Product placement is a huge part of advertising. To have your brand featured in a movie or on television distinguishes you from the rest of the pack, especially if the movie/show is highly acclaimed. At other times, logos are blurred out, especially on television shows where the bad guy is wearing the logo.
Abercrombie & Fitch recently offered Jersey Shore bad boy Mike “The Situation” Sorrentino and the rest of the cast big bucks if they stop wearing their line of clothing on the air. The company feels the association does not represent the Abercrombie & Fitch brand and that it may be upsetting to the company’s loyal customers.
Their customers might be more upset if their moms suddenly showed up with Abercrombie plastered across their behinds, or if dads start sporting their T-shirts.
While Abercrombie’s chairman and chief executive, Michael S. Jeffries, says that the company is having fun with the offer, analysts are portraying the payoff as a publicity stunt.

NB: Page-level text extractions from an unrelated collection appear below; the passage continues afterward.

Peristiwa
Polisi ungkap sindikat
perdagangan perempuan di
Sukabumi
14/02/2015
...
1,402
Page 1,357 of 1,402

Abercrombie’s market is teenagers and early 20-somehtings, so why they company is afraid that customers may be upset is confusing. After all, Abercrombie has never been afraid of a little controversy.
In 2002, Abercrombie released a line of T-shirts featuring Asian caricatures. They were forced to full the T-shirts due to numerous complaints by Asian college students. However, the company maintained that it had poked fun at other groups, and felt these shirts were in the same vein. In 2011, Abercrombie is being criticized for offering padded push-up bikini tops to young girls.
Critics say that if Abercrombie was really serious, they would have probably taken the legal route rather than trying to pay off the cast.